(What is required)
The entries below should be quoted exactly, with no pictures carried over.

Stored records
- Opening Delimiter -
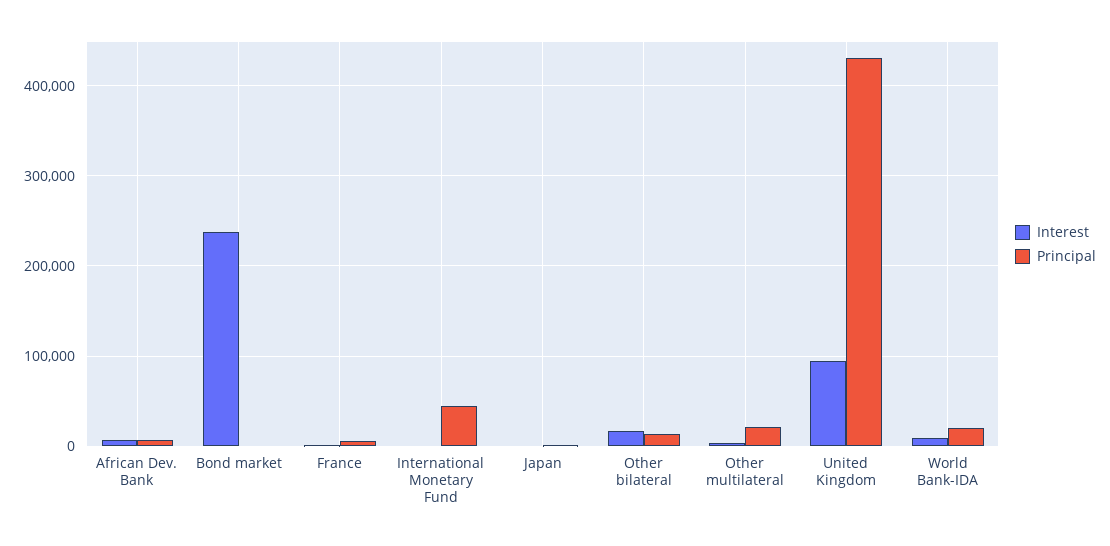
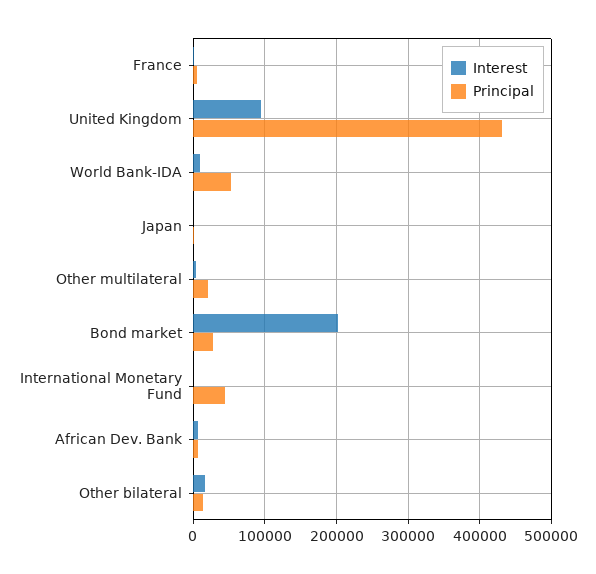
  {
    "Interest": {
      "African Dev. Bank": 10000,
-     "Bond market": 240000,
+     "Bond market": 200000,
      "France": 0,
      "International Monetary Fund": 0,
      "Japan": 0,
      "Other bilateral": 20000,
      "Other multilateral": 0,
      "United Kingdom": 100000,
      "World Bank-IDA": 10000
    },
    "Principal": {
      "African Dev. Bank": 10000,
-     "Bond market": 0,
+     "Bond market": 30000,
      "France": 10000,
      "International Monetary Fund": 40000,
      "Japan": 0,
      "Other bilateral": 10000,
      "Other multilateral": 20000,
      "United Kingdom": 430000,
-     "World Bank-IDA": 20000
+     "World Bank-IDA": 50000
    }
  }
- Closing Delimiter -
(Result of this task)
  {
    "Interest": {
      "African Dev. Bank": 10000,
-     "Bond market": 240000,
+     "Bond market": 200000,
      "France": 0,
      "International Monetary Fund": 0,
      "Japan": 0,
      "Other bilateral": 20000,
      "Other multilateral": 0,
      "United Kingdom": 100000,
      "World Bank-IDA": 10000
    },
    "Principal": {
      "African Dev. Bank": 10000,
-     "Bond market": 0,
+     "Bond market": 30000,
      "France": 10000,
      "International Monetary Fund": 40000,
      "Japan": 0,
      "Other bilateral": 10000,
      "Other multilateral": 20000,
      "United Kingdom": 430000,
-     "World Bank-IDA": 20000
+     "World Bank-IDA": 50000
    }
  }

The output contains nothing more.